### About this task
Until the line containing "RELATED ARTICLES" has been reproduced, keep reproducing each line of the material below exactly, starting with the first.

··· Input

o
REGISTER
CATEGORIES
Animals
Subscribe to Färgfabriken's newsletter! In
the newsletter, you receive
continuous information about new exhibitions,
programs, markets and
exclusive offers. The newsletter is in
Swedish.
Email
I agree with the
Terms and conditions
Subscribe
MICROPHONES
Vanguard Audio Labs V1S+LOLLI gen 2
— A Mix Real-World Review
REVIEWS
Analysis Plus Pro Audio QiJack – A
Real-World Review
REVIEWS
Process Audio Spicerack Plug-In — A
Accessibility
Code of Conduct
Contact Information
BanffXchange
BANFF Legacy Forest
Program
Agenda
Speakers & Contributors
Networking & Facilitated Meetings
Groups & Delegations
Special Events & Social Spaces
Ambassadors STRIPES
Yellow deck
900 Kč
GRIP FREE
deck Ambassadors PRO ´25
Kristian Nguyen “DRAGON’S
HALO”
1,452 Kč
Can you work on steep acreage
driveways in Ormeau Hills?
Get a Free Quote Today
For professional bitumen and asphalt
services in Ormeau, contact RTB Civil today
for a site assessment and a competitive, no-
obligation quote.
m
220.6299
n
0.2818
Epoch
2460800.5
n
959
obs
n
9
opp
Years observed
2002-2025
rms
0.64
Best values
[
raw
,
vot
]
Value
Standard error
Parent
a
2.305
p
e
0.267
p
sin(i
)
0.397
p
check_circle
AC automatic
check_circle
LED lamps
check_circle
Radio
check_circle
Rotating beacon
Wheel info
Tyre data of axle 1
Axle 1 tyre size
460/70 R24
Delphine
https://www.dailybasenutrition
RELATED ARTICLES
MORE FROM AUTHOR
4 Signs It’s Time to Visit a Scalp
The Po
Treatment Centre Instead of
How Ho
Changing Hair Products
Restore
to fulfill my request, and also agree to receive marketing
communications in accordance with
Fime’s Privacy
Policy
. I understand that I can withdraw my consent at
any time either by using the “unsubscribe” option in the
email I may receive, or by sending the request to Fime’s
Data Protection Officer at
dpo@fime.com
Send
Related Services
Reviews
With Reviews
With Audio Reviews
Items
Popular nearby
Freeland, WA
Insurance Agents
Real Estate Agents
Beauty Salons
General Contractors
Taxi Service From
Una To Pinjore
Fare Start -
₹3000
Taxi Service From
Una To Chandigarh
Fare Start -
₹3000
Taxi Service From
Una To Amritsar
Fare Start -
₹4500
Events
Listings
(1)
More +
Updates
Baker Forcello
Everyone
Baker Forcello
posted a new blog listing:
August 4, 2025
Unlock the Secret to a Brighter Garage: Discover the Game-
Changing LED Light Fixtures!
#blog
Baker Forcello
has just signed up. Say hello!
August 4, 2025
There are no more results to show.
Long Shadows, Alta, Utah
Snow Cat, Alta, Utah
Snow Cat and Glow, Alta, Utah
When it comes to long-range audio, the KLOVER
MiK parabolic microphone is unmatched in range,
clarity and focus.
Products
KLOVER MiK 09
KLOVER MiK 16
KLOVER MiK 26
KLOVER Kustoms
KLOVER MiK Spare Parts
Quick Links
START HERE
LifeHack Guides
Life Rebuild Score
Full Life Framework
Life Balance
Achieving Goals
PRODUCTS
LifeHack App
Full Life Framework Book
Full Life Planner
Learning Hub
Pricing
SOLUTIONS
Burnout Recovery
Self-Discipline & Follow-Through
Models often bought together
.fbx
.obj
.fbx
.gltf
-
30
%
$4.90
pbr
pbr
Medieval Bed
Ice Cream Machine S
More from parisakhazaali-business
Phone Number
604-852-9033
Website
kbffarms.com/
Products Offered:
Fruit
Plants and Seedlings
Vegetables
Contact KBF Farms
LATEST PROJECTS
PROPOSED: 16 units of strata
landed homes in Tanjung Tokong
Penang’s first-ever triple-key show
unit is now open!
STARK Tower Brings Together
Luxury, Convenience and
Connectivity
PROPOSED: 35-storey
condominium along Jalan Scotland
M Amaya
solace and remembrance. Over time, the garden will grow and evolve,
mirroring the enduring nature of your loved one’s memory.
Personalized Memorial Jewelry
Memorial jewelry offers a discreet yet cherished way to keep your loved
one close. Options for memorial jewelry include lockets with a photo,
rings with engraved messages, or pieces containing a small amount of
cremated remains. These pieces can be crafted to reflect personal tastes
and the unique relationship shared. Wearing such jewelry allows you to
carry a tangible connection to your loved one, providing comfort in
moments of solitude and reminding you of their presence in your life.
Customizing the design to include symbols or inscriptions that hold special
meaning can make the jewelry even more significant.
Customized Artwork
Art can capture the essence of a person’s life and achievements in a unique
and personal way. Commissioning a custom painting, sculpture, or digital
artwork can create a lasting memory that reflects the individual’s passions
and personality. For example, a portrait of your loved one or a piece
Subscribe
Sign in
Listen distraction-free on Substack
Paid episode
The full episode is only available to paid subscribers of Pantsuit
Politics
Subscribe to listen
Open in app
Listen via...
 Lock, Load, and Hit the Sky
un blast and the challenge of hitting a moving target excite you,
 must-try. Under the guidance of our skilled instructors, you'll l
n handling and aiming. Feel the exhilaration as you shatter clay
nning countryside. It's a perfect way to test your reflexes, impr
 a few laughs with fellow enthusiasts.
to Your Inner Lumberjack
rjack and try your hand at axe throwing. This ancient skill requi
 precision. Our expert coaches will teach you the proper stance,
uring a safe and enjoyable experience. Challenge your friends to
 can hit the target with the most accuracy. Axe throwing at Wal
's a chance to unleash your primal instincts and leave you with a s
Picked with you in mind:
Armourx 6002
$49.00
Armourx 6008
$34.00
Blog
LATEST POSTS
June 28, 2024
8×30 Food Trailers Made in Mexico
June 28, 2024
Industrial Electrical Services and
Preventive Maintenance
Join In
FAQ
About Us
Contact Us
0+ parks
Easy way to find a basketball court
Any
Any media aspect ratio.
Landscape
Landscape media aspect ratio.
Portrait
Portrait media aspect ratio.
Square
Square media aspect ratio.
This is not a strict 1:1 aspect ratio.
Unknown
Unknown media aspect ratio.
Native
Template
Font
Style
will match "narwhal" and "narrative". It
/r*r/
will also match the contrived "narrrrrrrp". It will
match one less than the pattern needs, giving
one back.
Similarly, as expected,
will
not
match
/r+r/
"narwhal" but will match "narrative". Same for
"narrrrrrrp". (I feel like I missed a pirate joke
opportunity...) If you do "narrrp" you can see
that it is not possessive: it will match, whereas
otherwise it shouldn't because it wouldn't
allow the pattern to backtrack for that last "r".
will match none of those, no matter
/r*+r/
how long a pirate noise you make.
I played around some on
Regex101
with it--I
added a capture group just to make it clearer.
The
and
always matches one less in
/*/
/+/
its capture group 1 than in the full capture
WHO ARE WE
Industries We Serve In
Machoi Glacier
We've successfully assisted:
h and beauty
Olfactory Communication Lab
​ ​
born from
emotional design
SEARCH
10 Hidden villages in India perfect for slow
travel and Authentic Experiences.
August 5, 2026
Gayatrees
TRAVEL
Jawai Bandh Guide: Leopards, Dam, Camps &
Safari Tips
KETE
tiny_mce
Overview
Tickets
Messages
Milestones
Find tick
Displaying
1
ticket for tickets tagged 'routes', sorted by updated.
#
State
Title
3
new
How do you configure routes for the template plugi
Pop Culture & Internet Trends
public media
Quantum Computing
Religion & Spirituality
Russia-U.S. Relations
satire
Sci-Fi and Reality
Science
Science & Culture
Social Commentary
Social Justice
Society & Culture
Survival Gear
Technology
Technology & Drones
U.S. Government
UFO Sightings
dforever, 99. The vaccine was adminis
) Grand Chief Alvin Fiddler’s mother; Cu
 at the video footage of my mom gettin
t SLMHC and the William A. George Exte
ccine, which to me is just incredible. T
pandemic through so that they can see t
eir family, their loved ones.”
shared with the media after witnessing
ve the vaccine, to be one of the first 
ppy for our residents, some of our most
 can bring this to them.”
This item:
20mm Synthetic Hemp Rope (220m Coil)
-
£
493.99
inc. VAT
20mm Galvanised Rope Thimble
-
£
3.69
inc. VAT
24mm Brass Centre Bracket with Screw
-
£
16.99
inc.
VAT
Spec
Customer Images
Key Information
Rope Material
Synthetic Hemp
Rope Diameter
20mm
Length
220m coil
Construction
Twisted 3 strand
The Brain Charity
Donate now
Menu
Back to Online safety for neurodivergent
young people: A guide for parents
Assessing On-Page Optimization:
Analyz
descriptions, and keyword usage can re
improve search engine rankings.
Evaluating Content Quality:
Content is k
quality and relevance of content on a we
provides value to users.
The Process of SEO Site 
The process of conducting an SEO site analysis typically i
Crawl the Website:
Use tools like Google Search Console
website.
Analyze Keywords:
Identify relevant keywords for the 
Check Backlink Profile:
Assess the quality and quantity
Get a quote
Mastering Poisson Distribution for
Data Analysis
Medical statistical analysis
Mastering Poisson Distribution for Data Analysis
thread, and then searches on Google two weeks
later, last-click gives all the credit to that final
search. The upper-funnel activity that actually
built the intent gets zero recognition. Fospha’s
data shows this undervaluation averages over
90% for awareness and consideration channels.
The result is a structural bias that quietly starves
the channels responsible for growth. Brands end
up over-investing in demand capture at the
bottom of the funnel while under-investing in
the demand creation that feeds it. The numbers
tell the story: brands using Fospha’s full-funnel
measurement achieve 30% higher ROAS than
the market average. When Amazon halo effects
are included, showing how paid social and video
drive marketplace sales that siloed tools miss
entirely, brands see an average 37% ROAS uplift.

······

### Written solution
o
REGISTER
CATEGORIES
Animals
Subscribe to Färgfabriken's newsletter! In
the newsletter, you receive
continuous information about new exhibitions,
programs, markets and
exclusive offers. The newsletter is in
Swedish.
Email
I agree with the
Terms and conditions
Subscribe
MICROPHONES
Vanguard Audio Labs V1S+LOLLI gen 2
— A Mix Real-World Review
REVIEWS
Analysis Plus Pro Audio QiJack – A
Real-World Review
REVIEWS
Process Audio Spicerack Plug-In — A
Accessibility
Code of Conduct
Contact Information
BanffXchange
BANFF Legacy Forest
Program
Agenda
Speakers & Contributors
Networking & Facilitated Meetings
Groups & Delegations
Special Events & Social Spaces
Ambassadors STRIPES
Yellow deck
900 Kč
GRIP FREE
deck Ambassadors PRO ´25
Kristian Nguyen “DRAGON’S
HALO”
1,452 Kč
Can you work on steep acreage
driveways in Ormeau Hills?
Get a Free Quote Today
For professional bitumen and asphalt
services in Ormeau, contact RTB Civil today
for a site assessment and a competitive, no-
obligation quote.
m
220.6299
n
0.2818
Epoch
2460800.5
n
959
obs
n
9
opp
Years observed
2002-2025
rms
0.64
Best values
[
raw
,
vot
]
Value
Standard error
Parent
a
2.305
p
e
0.267
p
sin(i
)
0.397
p
check_circle
AC automatic
check_circle
LED lamps
check_circle
Radio
check_circle
Rotating beacon
Wheel info
Tyre data of axle 1
Axle 1 tyre size
460/70 R24
Delphine
https://www.dailybasenutrition
RELATED ARTICLES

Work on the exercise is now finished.